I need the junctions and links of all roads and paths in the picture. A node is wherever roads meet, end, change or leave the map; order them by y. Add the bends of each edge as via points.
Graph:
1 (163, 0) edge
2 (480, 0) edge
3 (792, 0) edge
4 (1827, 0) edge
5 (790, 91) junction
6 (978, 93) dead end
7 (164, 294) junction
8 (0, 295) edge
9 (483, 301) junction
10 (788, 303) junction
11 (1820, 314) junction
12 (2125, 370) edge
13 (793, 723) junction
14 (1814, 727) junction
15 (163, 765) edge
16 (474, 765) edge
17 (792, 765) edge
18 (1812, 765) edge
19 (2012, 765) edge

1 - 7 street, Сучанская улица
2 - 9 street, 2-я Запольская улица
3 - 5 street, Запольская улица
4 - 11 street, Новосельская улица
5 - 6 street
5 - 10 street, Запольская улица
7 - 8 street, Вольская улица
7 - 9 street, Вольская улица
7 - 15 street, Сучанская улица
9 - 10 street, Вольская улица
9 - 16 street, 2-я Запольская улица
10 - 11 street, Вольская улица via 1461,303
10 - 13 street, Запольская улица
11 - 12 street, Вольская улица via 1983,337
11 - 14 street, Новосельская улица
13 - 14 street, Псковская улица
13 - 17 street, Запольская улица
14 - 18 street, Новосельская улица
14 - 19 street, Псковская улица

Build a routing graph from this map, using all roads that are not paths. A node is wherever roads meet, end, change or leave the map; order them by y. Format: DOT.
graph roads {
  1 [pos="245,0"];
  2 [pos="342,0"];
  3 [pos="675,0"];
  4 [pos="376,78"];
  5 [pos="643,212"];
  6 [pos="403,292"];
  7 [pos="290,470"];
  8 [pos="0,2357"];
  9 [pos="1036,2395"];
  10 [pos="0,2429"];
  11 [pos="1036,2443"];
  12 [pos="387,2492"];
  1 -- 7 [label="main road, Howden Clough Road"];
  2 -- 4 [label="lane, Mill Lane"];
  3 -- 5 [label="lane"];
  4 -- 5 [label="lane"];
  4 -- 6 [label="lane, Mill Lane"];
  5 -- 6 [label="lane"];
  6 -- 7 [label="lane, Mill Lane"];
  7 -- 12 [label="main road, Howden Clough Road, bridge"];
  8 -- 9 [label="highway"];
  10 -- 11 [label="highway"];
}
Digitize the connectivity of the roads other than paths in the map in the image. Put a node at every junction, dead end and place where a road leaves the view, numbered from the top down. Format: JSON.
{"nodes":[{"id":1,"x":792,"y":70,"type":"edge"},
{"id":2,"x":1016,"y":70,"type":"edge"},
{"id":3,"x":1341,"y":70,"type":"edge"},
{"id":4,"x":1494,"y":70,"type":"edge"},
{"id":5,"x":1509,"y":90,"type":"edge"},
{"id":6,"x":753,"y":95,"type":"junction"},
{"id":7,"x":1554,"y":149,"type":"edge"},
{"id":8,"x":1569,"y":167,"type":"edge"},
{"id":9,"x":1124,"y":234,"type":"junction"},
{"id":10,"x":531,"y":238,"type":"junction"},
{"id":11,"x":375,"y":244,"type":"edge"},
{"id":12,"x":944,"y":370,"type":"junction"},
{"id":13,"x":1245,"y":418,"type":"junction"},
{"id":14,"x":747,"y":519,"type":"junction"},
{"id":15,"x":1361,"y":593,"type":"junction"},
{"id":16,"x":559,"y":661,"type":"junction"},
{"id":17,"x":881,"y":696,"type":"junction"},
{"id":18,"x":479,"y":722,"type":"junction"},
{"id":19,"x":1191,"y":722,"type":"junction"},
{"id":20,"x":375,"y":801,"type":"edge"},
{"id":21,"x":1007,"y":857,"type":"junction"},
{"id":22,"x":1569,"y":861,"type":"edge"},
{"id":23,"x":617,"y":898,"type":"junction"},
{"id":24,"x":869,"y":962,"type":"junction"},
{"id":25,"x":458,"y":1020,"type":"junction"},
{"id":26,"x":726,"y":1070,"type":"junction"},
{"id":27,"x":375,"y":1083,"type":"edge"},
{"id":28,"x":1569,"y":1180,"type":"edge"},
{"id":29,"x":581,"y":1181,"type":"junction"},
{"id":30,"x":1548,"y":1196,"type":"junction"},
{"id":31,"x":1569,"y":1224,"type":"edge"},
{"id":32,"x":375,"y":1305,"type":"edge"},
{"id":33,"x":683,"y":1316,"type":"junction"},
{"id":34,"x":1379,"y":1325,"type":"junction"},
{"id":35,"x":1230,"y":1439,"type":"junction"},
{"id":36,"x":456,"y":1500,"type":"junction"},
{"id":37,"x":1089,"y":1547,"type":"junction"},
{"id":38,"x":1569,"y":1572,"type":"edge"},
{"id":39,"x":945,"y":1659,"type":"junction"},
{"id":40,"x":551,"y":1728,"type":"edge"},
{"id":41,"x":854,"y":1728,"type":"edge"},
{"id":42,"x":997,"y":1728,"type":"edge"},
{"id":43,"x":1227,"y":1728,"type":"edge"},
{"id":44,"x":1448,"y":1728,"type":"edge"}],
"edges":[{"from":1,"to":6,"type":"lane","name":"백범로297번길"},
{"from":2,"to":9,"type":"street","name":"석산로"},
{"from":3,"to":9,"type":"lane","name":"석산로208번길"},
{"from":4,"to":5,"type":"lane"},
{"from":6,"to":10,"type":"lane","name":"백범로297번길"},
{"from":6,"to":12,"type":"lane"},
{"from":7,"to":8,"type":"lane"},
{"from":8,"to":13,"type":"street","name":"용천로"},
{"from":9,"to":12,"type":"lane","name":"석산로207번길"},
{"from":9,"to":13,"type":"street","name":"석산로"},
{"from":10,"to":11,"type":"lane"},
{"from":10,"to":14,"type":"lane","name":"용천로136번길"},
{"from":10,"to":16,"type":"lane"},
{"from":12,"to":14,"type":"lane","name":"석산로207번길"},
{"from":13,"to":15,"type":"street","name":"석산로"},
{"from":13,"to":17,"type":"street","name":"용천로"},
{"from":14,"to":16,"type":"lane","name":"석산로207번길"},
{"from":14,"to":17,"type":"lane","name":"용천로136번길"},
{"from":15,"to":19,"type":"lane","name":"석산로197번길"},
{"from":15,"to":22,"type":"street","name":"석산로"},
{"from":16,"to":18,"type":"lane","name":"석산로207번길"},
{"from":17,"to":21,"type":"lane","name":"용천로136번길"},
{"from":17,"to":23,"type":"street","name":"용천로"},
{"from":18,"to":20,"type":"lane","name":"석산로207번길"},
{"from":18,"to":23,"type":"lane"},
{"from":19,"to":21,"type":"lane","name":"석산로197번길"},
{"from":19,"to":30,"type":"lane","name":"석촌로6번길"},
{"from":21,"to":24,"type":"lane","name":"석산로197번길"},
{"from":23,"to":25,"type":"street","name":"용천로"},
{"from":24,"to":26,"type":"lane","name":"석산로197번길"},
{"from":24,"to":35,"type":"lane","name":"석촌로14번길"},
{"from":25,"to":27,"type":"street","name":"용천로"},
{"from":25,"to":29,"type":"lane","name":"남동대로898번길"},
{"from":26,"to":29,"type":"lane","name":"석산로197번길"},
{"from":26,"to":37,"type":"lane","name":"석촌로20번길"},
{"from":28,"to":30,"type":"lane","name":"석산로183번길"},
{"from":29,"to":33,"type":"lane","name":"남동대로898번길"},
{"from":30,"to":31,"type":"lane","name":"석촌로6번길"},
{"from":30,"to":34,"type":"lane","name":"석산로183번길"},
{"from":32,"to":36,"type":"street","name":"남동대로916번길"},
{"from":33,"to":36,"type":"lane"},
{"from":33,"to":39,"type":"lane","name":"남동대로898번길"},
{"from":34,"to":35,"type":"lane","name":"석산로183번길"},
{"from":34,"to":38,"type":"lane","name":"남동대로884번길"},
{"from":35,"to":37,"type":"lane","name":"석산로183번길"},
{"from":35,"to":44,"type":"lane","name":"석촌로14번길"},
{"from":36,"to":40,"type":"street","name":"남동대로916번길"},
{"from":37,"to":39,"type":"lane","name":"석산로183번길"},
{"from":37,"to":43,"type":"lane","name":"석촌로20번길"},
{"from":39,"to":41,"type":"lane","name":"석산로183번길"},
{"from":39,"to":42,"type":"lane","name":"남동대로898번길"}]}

# # # #

## YOUR ASSIGNMENT
The word to find is "dead". Copy every line of the data that holds it.

## SOLVED PROBLEM
6 (978, 93) dead end
Digitize the connectivity of the roads other than paths in the map in the image. Put a node at every junction, dead end and place where a road leaves the view, numbered from the top down. Format: JSON.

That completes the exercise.